_Your task_:
Over all lines in the data below, count those holding "life" and give only the result.

(Transcribed page contents)
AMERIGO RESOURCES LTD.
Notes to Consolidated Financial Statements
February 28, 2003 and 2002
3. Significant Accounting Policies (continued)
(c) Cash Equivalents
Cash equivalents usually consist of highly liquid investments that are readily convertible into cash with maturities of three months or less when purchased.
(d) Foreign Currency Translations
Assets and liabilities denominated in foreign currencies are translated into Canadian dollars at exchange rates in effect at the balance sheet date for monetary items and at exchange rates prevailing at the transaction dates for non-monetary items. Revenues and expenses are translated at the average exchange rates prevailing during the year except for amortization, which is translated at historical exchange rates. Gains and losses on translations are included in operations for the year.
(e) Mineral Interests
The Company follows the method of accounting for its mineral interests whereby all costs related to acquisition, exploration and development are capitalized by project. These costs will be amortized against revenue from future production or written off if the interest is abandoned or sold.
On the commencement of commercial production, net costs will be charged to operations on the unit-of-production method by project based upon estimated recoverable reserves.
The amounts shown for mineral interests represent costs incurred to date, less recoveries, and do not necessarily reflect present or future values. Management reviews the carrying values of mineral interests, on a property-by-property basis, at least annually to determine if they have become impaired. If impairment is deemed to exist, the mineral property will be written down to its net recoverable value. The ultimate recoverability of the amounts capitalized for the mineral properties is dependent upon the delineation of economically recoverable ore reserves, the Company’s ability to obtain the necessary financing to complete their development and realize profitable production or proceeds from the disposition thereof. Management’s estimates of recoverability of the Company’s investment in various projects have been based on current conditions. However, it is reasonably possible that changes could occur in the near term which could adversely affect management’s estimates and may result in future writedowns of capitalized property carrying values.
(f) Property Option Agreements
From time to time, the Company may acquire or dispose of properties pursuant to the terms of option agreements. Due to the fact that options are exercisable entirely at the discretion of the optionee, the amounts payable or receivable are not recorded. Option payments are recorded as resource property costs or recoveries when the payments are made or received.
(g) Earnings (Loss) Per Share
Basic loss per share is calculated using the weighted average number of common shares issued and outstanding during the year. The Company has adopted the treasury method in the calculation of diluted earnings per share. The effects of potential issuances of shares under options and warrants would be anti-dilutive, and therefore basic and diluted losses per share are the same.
==
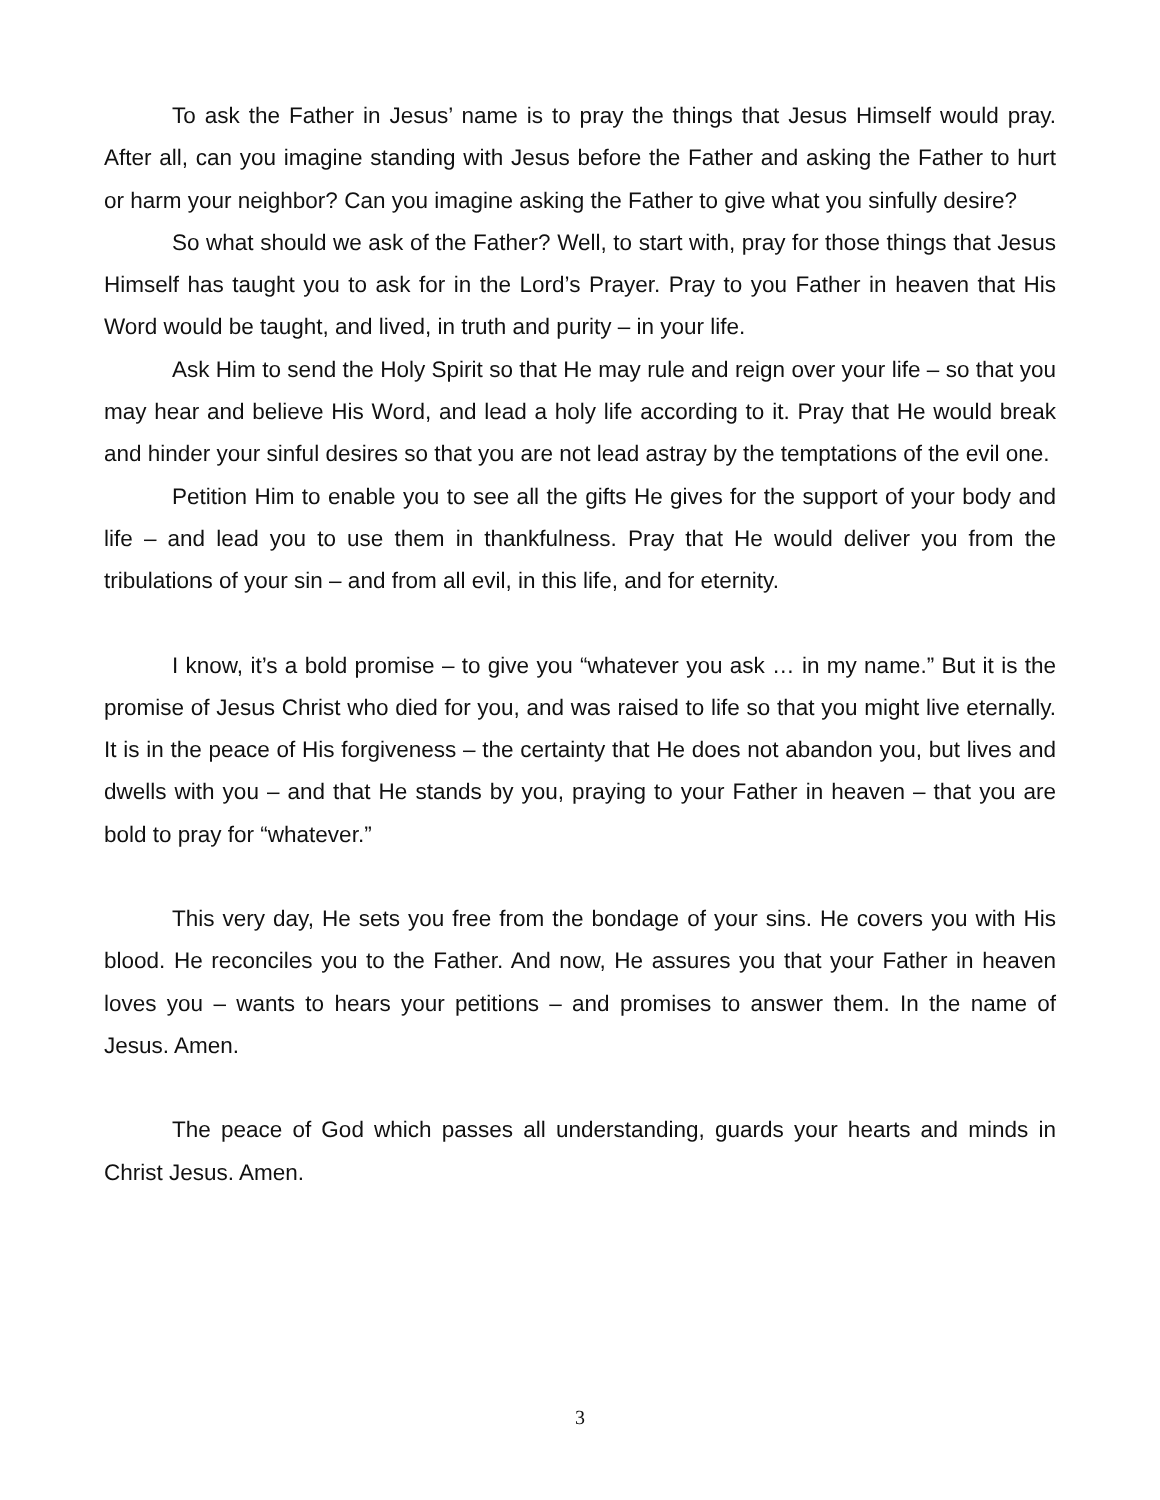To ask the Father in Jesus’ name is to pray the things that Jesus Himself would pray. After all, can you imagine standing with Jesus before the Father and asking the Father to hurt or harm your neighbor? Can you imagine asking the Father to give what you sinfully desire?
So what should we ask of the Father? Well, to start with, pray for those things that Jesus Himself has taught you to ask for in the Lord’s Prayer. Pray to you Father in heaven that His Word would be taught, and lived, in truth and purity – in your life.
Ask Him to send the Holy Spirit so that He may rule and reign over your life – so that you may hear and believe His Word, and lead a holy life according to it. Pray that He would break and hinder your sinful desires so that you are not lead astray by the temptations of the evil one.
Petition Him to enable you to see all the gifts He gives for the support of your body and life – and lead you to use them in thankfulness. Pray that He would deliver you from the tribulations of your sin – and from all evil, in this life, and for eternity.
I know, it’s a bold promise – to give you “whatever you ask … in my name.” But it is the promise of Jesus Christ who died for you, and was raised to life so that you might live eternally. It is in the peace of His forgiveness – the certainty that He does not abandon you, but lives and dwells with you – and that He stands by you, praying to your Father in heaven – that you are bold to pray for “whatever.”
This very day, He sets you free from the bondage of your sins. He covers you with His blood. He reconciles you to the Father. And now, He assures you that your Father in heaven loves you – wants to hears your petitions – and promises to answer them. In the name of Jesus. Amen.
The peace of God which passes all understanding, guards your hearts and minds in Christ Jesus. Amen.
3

_Solution for this task_:
4